The twists and turns are slightly different, but both are used as a way to express:

  • In all directions: "The toys were scattered all over the place.“
  • Something disorganized: "His speech was all over the shop.“
  • All over: "I've been looking all over the place for that book. "

The Oxford Dictionary of English Idioms is one of the most comprehensive books you can get on idioms - especially for learning expressions used in British English. Because of this, it's a great book to have close by whenever you want to learn English but don't have access to the internet.


Memrise is a popular language learning app that you can use on your desktop computer as well as on your Android or iOS device.

As with other language learning apps, Memrise works by teaching you words and expressions and testing your knowledge at the end of the course. One of the great things about Memrise is the variety of English courses you can choose from. And since users can create their own courses, there are plenty of specific Memrise lessons that you won't find in other language learning programs.

And some of these lessons include slang and idioms.

As soon as you've signed up to use Memrise and looked around the website or app, you'll come across a variety of English courses that cover grammar, vocabulary, or in this case, idioms. Some of the most popular idiom courses are:

  • 350 idioms, sayings and slang:This course has 30 levels and a total of 350 different American and British idioms and slang words that will help you sound more like a native speaker.
  • English idioms:More than 40 common American idioms, plus a simple definition of each idiom.

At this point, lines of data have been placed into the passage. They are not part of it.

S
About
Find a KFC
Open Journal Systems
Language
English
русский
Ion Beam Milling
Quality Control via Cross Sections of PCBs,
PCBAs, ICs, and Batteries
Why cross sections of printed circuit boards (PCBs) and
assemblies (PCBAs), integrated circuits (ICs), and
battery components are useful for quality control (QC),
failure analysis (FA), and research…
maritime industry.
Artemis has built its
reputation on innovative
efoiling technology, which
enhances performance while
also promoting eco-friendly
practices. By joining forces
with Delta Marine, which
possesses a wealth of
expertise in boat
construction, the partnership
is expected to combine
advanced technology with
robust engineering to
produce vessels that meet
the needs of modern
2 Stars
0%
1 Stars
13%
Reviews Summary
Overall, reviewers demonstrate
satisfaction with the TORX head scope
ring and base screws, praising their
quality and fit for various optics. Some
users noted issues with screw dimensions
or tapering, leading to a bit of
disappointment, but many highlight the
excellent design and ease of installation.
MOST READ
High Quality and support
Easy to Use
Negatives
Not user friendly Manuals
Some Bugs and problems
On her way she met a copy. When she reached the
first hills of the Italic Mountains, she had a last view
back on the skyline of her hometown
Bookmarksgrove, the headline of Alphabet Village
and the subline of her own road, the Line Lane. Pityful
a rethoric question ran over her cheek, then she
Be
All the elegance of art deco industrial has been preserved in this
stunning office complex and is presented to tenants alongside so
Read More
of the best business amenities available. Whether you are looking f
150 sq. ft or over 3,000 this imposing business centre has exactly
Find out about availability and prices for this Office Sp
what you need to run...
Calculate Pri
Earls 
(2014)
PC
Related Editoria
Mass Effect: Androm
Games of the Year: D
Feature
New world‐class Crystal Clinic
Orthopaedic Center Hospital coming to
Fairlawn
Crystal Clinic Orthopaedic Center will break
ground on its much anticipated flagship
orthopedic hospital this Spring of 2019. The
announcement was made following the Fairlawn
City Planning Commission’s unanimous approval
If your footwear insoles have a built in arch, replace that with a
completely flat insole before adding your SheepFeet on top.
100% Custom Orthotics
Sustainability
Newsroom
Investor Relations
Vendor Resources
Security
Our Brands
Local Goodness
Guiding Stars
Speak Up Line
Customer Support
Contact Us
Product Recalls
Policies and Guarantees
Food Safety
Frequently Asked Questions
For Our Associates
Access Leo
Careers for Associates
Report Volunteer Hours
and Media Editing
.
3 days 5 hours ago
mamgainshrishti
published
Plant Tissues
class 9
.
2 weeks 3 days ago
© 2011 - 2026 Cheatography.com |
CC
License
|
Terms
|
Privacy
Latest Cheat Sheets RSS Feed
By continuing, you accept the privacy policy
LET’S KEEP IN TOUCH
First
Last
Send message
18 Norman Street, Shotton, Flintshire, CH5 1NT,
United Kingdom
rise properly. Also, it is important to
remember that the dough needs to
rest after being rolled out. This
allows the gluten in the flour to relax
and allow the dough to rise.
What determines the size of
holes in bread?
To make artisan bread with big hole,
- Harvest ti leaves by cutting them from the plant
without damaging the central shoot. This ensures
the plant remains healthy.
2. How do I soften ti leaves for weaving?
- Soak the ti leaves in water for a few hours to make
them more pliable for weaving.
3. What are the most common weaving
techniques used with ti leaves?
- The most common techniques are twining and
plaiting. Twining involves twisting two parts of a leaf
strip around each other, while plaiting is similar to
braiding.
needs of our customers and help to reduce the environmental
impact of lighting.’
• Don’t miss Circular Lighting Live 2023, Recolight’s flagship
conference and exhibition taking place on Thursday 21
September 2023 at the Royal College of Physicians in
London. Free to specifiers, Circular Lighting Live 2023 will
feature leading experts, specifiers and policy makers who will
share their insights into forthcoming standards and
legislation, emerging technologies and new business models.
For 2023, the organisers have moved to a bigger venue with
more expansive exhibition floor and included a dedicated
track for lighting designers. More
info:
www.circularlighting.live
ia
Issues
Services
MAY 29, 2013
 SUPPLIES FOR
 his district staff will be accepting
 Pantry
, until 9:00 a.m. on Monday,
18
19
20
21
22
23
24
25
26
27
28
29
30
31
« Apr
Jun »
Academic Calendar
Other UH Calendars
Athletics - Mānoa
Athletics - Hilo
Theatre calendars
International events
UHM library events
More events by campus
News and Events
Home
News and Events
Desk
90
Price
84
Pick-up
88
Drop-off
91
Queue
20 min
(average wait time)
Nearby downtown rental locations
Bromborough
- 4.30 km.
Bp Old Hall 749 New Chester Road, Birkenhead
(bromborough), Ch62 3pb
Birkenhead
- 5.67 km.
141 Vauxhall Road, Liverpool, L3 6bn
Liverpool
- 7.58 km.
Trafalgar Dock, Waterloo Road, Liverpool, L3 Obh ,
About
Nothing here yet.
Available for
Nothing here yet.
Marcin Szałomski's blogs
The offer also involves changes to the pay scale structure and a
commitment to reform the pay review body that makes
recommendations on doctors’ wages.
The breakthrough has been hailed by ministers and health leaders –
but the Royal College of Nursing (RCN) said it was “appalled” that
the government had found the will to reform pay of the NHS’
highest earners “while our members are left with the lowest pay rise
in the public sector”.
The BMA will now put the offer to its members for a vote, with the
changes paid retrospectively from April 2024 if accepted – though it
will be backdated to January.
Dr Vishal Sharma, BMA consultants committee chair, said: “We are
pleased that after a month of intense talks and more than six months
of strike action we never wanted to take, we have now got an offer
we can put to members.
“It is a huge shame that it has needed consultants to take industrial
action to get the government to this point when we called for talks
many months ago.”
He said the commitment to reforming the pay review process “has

The best part about learning idioms through Memrise is that there are always quizzes on the information you've already learned. Along with exercises that cover the content at each level, there are also extensive reviews to help you remember the older material as well.

And since Memrise tracks your progress, you can see how far you have improved over the course of the course.


As you become more familiar with idioms, you will see a completely different side of the English language. Most of the time, idioms are informal and used casually in conversation - and sometimes they break their own grammar rules!

So don't worry about making a mistake - just play around with the English language and have fun.